Unemployment insurance is stuck in 1935
Innovations such as CHATGPT threaten to radically transform America’s labor market, forcing everyone from lawyers to newspaper columnists to contemplate workplace irrelevance and perhaps even marking a peak in white-collar employment.
To mitigate the fallout, policymakers will have to be no less innovative in refashioning the country’s system of unemployment insurance.
In a sense, the system is welldesigned — for stabilizing employment back in 1935. Having seen unemployment rates as high as 25% during the Great Depression, government officials figured they couldn’t afford to give money to everyone without a job. Instead, they tried to discourage layoffs by levying an “experience-rated” payroll tax: The more workers an employer let go, the higher the tax on its remaining staff. This also limited benefits, because only workers covered by the tax could receive them, and only for a limited time. Since a few states had unemployment programs predating the federal creation, the whole system was kept as state-run.
It’s not 1935 anymore. So unemployment insurance needs a new organizing principle. Let’s start with what’s top of mind: making the threat of automation less scary.
Like many technological breakthroughs that came before it, automation greatly reduces demand for a specific skill, sometimes to the point that the market for that skill disappears altogether. It’s career loss, not job loss. Some may be able to parlay their experience into a different profession, but success is very sensitive to economic conditions. Starting over when the unemployment rate is below 4% is very different than when it’s above 8%.
Worse, switching careers can require education and mobility at a moment when many people can afford neither. Going back to school entails both forgoing earnings and paying tuition. And to the extent that automation affects industries concentrated on certain geographic locations, workers might need to move to where the jobs still are — also an expensive endeavor.
Meanwhile, automation won’t be the only driver of layoffs. People will still be losing jobs for all kinds of reasons, from store closings to regular recessions.
How to handle all this? Triage and flexibility.
Imagine a tiered system of unemployment insurance. Initially, benefits are generous and easy to get, but don’t last long. This first tier is aimed at the churn, the people who quickly find new employment. Beyond it, workers must keep reapplying, and gradually receive less money and more employment counseling. The same applies to those who have multiple, separate spells of unemployment over a longer period (say, three times in two years).
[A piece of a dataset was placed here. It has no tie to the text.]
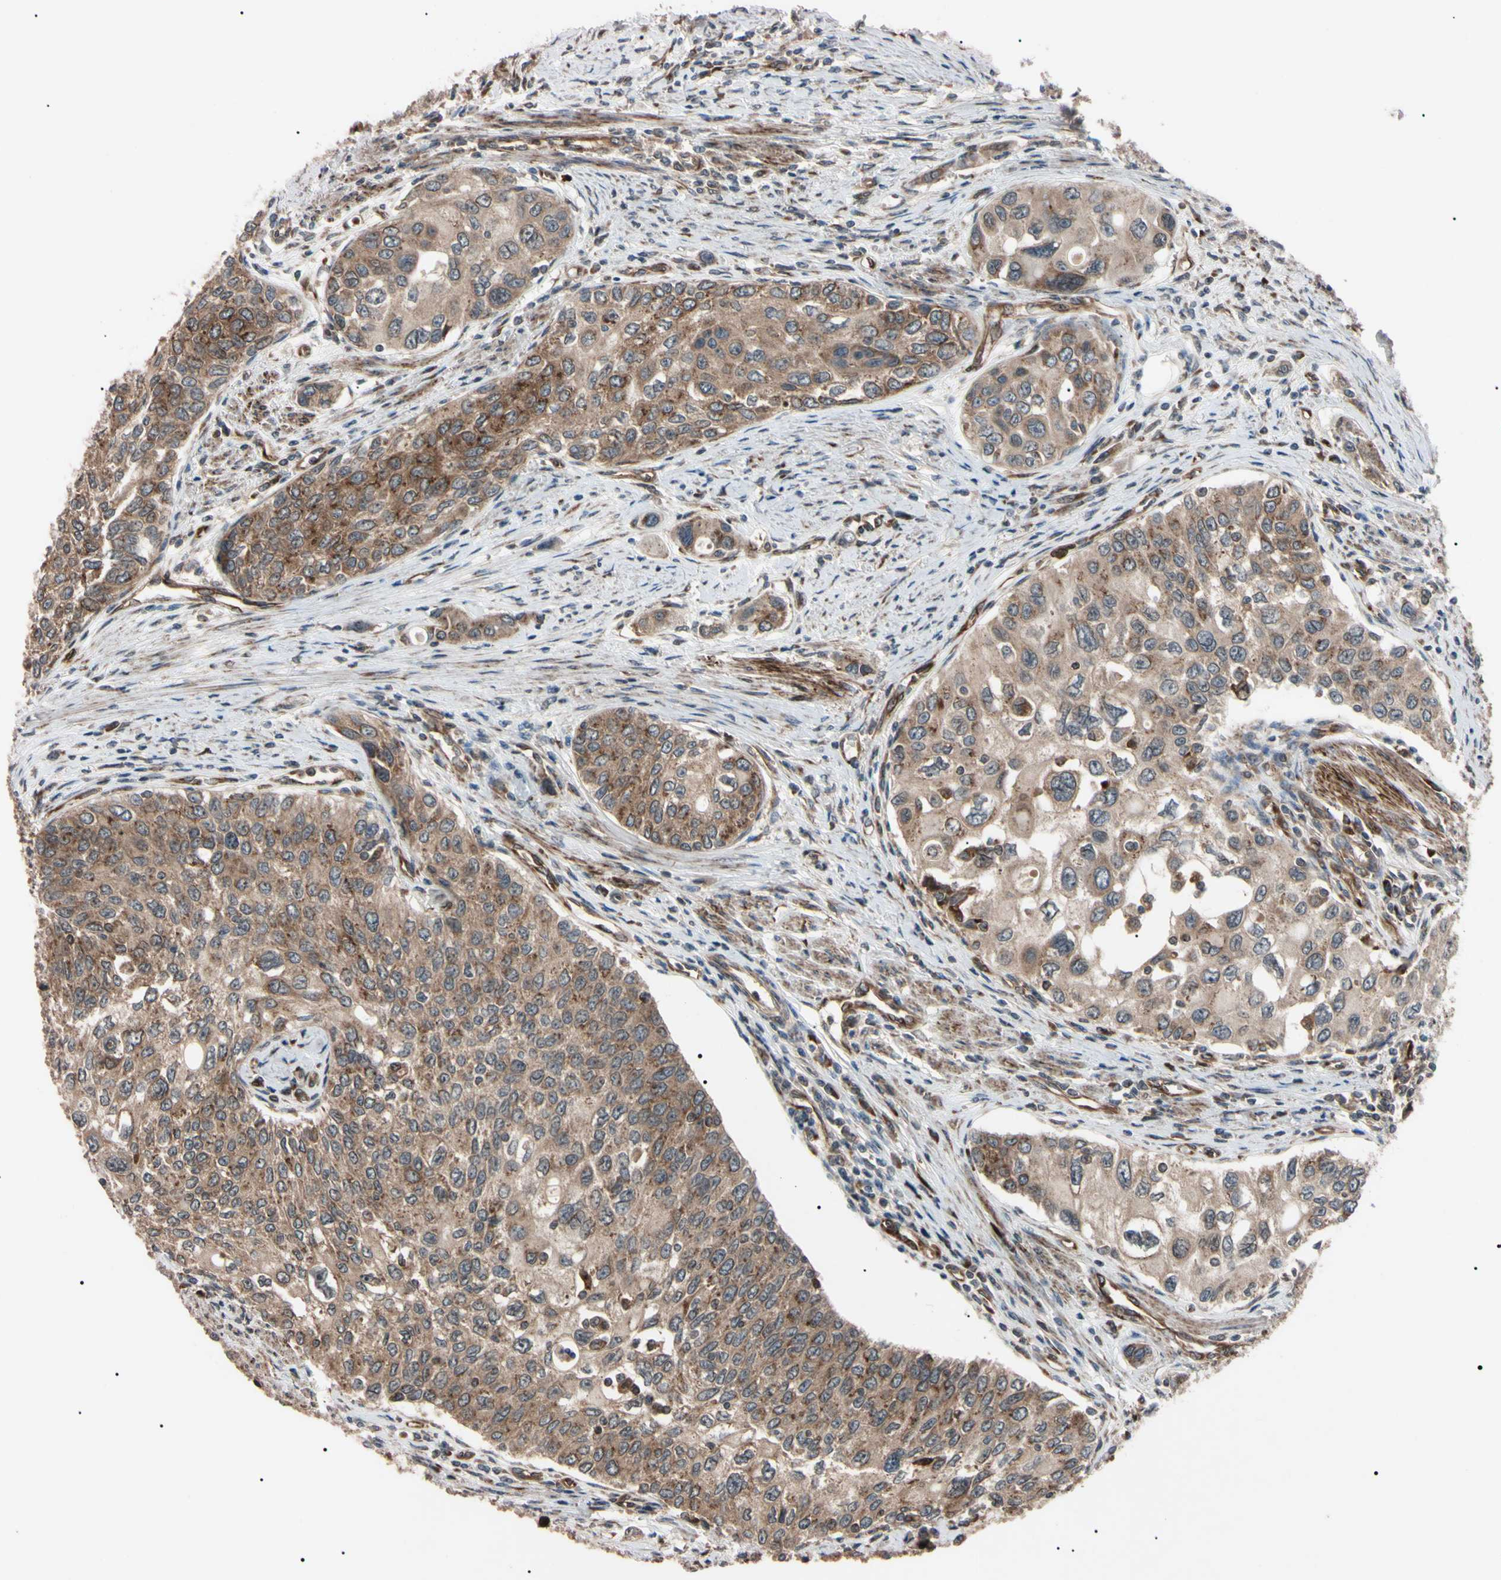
{"staining": {"intensity": "moderate", "quantity": ">75%", "location": "cytoplasmic/membranous"}, "tissue": "urothelial cancer", "cell_type": "Tumor cells", "image_type": "cancer", "snomed": [{"axis": "morphology", "description": "Urothelial carcinoma, High grade"}, {"axis": "topography", "description": "Urinary bladder"}], "caption": "Moderate cytoplasmic/membranous expression is seen in about >75% of tumor cells in urothelial cancer.", "gene": "GUCY1B1", "patient": {"sex": "female", "age": 56}}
The tiers enable the system to direct the time and resources necessary for employment counseling — which has proved very effective at getting people re-employed — to those who need it most. They also provide flexibility. Their duration and generosity, for example, might vary with the unemployment rate. People might be allowed to keep lowtier benefits while enrolled in training, starting a business or working part time. Or workers could convert a stream of payments into a lump sum to cover tuition or relocation costs.
The overarching goal would be to preserve human capital, the accumulated skill and experience of U.S. workers. It’s a valuable national asset in a world where technology is shifting under our feet. Not every job loss should end with a retreat into the low-wage service sector.
Such a system would benefit everyone, including employees, employers, independent contractors and their contractees. Hence, everyone would need to pay into it, and there should be no variation in taxes or benefits across state lines.
Automation isn’t the only threat workers face. Recessions, banking crises, pandemics, executive mismanagement, downsizing, offshoring and outsourcing can all render them jobless, through no fault of their own. With the right safety net in place, none need be quite so scary for them, their families or their communities.